• [TASK OBJECTIVE] Please copy the lines below exactly, from the first one through the line showing "index pip: (127, 145)".

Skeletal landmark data

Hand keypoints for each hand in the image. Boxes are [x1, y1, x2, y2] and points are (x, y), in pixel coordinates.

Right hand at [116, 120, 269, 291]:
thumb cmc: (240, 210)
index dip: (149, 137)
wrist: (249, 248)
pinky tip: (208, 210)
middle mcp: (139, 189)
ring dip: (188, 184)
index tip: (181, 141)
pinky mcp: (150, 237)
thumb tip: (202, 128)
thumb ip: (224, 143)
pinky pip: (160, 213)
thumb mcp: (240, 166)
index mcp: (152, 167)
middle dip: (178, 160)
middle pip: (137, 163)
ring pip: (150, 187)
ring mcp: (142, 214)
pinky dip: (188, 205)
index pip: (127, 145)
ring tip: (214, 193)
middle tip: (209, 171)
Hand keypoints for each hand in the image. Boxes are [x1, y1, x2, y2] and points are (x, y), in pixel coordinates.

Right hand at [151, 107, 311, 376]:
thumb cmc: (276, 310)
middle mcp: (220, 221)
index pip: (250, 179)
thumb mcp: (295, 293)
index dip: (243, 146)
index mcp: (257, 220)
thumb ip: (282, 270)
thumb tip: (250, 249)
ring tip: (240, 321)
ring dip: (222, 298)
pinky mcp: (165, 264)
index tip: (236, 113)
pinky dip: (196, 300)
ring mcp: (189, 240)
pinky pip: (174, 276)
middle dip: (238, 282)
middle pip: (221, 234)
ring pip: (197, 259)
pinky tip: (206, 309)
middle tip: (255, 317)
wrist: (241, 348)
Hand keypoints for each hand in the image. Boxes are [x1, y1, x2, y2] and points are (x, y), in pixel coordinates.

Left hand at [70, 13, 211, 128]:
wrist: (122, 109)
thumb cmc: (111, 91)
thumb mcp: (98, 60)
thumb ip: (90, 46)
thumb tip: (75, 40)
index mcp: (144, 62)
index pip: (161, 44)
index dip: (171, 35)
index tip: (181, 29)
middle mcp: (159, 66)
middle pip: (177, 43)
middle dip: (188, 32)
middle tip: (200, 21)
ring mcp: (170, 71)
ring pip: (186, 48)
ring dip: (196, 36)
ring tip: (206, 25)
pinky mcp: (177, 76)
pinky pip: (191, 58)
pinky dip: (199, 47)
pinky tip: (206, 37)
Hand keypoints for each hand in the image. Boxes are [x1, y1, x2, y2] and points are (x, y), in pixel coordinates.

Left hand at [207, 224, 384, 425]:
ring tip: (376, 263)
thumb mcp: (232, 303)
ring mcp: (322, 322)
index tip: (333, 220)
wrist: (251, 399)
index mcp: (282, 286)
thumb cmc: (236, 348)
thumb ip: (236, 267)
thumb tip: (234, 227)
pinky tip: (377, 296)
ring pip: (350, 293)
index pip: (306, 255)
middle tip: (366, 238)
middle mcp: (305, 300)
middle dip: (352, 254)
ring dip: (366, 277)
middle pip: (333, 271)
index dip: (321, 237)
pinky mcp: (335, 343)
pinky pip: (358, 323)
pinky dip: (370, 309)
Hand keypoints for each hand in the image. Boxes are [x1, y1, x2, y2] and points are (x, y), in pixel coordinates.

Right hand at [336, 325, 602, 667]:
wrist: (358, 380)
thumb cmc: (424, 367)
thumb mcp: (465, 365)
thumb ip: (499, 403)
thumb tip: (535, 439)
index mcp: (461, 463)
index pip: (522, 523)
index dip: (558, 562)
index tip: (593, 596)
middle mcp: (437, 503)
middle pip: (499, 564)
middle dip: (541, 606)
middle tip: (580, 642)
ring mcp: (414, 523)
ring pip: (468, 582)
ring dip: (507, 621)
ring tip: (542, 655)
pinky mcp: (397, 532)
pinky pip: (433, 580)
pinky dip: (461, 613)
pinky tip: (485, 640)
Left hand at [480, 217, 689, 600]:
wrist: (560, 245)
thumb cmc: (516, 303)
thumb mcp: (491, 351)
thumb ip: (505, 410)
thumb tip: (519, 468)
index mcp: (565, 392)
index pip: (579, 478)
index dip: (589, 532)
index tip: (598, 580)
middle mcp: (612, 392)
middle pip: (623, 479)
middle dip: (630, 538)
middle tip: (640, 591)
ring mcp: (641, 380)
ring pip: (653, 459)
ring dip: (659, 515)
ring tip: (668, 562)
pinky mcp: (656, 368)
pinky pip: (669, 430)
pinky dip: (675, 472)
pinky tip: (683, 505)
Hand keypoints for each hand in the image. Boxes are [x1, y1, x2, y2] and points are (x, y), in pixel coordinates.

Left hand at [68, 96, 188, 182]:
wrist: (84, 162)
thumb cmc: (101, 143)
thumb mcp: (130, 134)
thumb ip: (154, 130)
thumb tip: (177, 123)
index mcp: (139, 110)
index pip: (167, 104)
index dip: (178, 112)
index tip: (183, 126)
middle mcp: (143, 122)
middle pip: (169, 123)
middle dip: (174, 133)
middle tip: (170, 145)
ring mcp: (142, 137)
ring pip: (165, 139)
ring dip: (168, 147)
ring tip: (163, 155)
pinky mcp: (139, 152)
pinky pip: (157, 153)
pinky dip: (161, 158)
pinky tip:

• [EXERCISE ANSWER]
Hand keypoints for each hand in the image. Boxes are [x1, y1, x2, y2] and points are (x, y), in pixel coordinates.

Right hand at [116, 120, 269, 291]:
thumb cmc: (240, 210)
index dip: (149, 137)
wrist: (249, 248)
pinky tip: (208, 210)
middle mcp: (139, 189)
ring dip: (188, 184)
index tip: (181, 141)
pinky mcp: (150, 237)
thumb tip: (202, 128)
thumb ip: (224, 143)
pinky pip: (160, 213)
thumb mcp: (240, 166)
index mcp: (152, 167)
middle dip: (178, 160)
middle pip: (137, 163)
ring pip: (150, 187)
ring mcp: (142, 214)
pinky dip: (188, 205)
index pip: (127, 145)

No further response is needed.